Reverse Engineering Asked by majidarif on December 8, 2020

I have written a small dll that detours the function that decrypts and encrypts game packets allowing me to see the packets being sent and received.

Packets like login are easy to structure because it usually only contains username and password, character selection too is somewhat easy, some in-game packets like movement is also easy to understand because it just contains some x, y data.

But problem is there is a few other packets that are more than 1000 bytes long and there is really no way of knowing what each byte mean, like let us say the packet received as soon as you enter the world. Few parts of the packet is showing characterId, name, some stats, inventory data but there are some parts that are just 00 00 00 00 and I don’t know what to make of them of even if how many bytes they are actually.

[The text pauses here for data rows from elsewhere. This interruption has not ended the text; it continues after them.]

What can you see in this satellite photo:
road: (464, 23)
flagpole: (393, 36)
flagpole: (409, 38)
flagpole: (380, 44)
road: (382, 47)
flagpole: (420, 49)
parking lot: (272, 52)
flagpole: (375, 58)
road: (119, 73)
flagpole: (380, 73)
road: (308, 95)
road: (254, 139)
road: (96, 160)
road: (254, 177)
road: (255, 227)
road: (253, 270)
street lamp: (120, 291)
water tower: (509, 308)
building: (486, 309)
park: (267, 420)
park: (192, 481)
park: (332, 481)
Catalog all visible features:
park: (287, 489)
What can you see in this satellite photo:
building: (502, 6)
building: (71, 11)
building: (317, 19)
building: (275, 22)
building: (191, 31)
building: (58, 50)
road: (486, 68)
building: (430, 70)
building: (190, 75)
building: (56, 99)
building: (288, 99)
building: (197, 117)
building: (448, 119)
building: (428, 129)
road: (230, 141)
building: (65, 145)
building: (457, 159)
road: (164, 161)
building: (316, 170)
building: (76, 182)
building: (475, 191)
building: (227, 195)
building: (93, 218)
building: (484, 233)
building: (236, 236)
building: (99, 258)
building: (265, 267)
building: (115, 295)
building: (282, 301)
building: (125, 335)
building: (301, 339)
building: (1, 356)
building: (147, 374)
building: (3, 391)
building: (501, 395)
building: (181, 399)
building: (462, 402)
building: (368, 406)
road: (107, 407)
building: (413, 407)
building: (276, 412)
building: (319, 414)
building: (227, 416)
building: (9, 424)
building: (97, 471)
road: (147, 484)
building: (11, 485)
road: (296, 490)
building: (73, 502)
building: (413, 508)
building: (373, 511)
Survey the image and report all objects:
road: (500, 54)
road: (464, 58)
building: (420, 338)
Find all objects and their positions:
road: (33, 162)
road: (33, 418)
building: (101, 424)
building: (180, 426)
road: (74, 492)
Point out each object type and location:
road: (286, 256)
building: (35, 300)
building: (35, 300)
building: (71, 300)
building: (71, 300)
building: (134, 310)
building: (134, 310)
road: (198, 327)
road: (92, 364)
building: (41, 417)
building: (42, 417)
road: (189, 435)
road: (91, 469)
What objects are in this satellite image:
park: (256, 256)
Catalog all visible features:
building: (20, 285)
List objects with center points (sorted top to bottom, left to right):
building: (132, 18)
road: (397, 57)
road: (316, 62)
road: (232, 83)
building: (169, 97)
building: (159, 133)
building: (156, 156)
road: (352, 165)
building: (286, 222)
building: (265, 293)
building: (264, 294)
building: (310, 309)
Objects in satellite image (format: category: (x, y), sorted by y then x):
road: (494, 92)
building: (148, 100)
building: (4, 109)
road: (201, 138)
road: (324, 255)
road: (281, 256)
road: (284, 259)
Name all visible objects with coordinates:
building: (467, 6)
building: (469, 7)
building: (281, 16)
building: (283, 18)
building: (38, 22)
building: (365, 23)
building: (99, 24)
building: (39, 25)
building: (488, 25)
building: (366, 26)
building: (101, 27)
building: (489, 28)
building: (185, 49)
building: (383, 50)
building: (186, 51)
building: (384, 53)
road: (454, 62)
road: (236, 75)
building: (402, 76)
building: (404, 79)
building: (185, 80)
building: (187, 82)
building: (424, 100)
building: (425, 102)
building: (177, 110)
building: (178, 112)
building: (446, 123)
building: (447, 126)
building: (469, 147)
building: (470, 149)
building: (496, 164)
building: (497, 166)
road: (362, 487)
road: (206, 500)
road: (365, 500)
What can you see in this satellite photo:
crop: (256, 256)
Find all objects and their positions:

So when hooking the client with olly, I try to step through when receiving packets to find where it actually structures the bytes. But to no avail.

Question: Is there a better way to finding how many bytes are structured on the packet?

Example:

Login Packet
char 16 
char 16

Doesnt matter really what is it for, as long as I know how many bytes it should be.

Cheers,

edit

Saw this tutorial but in IDA… will try later and give feedback here.

2 Answers

You may try set memory breakpoint on access (read/write) on this data and see how program parse this bytes. (set breakpoint in dump window, press F9, wait when program stop, analyze program behavior -> f8 f8 f8 f8 f8 ...) . I am recommend use OllyDbg 2.01 - this is version has color highlight for breaks in dump window. sorry for my bad english

Answered by DOD on December 8, 2020

Keep in mind that buffer after recv command might contain several packets ( or just part of one packet ). PS: most of games have similar packets structure, like: [packet id][len][crc][..data..] So, after receiving first packet, you are able to split all raw data in future to separate packets.

To my mind your 1000 bytes+ packet might be a list of mobsitems on the map, their movement etc.